===== Data section =====

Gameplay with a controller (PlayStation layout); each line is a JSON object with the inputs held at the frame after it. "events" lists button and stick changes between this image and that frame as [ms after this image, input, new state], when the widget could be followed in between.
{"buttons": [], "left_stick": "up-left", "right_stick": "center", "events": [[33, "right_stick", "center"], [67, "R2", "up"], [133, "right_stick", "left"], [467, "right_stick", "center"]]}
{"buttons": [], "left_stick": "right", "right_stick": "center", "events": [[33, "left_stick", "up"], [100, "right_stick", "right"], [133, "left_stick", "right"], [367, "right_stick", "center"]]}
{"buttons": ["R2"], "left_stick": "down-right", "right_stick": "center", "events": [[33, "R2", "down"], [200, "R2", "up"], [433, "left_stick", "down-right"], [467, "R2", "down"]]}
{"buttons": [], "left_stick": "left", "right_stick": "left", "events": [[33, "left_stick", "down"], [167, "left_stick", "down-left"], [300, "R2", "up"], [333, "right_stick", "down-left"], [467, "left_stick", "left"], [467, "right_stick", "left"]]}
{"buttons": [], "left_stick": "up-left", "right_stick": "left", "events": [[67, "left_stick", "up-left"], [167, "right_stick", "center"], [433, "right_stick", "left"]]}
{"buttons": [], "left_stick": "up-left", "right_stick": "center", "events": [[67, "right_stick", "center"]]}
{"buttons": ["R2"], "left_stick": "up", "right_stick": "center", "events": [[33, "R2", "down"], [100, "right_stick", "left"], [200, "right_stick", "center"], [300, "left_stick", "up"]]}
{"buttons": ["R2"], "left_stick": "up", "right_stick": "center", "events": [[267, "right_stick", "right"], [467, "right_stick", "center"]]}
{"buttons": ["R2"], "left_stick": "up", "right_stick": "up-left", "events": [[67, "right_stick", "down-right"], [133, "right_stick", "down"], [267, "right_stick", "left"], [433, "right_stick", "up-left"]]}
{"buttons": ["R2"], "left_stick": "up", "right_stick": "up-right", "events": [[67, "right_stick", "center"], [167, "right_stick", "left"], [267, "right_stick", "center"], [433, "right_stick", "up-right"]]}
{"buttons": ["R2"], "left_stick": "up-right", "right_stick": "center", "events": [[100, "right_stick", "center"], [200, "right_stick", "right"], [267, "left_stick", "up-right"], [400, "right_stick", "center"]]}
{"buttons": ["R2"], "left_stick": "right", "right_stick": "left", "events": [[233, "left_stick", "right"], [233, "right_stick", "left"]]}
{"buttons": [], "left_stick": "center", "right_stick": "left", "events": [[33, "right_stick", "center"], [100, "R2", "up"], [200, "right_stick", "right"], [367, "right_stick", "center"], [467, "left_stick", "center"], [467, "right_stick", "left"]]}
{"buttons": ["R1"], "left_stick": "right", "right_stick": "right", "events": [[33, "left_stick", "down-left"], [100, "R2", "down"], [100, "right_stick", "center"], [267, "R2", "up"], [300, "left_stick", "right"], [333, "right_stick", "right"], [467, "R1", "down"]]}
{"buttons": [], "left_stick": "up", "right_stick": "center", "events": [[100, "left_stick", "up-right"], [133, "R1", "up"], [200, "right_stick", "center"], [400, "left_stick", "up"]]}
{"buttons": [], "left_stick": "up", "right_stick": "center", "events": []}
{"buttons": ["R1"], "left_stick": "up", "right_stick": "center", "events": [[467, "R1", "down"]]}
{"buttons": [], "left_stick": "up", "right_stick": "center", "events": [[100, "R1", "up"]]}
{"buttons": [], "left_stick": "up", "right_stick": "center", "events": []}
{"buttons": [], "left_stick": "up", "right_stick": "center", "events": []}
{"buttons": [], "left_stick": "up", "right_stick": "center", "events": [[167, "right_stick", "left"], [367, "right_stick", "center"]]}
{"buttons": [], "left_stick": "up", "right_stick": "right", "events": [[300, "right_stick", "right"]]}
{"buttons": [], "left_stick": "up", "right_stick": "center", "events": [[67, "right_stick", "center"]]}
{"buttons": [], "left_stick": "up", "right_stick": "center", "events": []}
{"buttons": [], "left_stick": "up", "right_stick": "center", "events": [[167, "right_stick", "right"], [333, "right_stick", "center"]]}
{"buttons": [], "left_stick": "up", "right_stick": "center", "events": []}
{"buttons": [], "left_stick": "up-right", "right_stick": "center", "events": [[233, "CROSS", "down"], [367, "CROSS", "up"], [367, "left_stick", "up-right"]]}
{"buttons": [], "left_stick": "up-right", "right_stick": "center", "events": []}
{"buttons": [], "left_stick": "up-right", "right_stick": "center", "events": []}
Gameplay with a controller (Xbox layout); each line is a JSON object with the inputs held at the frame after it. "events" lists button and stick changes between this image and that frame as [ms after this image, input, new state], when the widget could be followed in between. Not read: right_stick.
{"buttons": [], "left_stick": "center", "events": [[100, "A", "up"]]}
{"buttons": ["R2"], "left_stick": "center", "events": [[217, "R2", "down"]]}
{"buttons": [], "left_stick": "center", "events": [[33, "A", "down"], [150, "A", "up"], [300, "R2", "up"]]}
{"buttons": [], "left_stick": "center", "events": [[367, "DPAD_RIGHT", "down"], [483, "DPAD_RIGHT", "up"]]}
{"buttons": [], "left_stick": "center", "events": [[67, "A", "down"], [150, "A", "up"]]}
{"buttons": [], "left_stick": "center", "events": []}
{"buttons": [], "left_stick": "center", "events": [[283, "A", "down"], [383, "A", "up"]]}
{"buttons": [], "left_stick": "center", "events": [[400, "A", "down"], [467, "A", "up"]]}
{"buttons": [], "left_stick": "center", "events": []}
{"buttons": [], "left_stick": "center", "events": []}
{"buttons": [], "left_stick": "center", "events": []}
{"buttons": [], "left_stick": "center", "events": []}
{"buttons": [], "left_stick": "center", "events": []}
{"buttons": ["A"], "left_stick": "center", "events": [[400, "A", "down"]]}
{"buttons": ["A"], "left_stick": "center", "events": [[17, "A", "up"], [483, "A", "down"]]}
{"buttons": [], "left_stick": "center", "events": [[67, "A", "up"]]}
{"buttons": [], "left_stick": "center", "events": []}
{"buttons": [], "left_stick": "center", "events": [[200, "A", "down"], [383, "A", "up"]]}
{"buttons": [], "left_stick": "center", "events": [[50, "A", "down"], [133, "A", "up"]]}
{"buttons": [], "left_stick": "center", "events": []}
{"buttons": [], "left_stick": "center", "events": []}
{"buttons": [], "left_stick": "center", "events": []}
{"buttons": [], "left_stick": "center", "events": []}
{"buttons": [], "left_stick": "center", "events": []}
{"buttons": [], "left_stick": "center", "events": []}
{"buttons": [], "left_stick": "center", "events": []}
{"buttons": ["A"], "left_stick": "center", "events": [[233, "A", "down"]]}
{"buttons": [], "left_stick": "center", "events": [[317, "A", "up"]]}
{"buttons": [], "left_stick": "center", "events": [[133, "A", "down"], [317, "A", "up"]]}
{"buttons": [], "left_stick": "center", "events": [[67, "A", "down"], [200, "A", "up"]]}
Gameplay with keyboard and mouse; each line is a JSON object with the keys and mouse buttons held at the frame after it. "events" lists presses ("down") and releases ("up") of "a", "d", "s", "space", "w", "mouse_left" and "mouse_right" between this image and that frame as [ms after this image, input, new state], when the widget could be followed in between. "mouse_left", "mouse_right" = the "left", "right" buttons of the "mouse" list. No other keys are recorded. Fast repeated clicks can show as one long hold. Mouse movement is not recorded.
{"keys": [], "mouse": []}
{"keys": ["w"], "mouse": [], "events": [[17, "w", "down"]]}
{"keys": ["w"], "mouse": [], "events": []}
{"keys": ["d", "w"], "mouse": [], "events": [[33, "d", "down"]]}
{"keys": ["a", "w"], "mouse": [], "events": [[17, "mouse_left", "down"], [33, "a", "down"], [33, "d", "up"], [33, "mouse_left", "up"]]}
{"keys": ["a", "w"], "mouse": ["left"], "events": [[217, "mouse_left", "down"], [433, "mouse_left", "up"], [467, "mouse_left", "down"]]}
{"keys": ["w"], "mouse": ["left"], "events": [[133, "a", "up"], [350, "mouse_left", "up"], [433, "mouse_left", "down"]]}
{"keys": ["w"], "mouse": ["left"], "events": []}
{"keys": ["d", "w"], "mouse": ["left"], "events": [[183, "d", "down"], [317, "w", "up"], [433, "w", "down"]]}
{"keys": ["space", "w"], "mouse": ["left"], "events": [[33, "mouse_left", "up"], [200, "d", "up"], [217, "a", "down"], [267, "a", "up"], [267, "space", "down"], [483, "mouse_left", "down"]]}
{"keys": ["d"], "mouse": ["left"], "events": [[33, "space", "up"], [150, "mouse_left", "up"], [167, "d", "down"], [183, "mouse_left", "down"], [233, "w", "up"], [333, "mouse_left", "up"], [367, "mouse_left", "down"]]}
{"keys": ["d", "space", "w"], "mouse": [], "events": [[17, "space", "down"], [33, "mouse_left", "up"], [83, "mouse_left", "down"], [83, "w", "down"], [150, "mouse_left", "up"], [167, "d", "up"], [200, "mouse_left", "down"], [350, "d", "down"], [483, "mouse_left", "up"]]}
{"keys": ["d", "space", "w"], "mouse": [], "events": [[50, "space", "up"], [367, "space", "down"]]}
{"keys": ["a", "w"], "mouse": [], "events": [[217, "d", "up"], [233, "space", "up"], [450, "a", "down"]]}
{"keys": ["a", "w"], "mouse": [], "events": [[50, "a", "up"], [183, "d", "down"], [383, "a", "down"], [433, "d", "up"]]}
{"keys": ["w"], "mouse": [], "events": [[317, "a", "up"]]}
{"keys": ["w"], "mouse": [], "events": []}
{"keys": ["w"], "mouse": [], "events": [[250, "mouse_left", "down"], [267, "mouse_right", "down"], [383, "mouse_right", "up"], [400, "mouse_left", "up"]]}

=====

● **About this exercise**
Going through the material, how many lines contain the word "after"? Please give only the number.

● **Problem solution**
3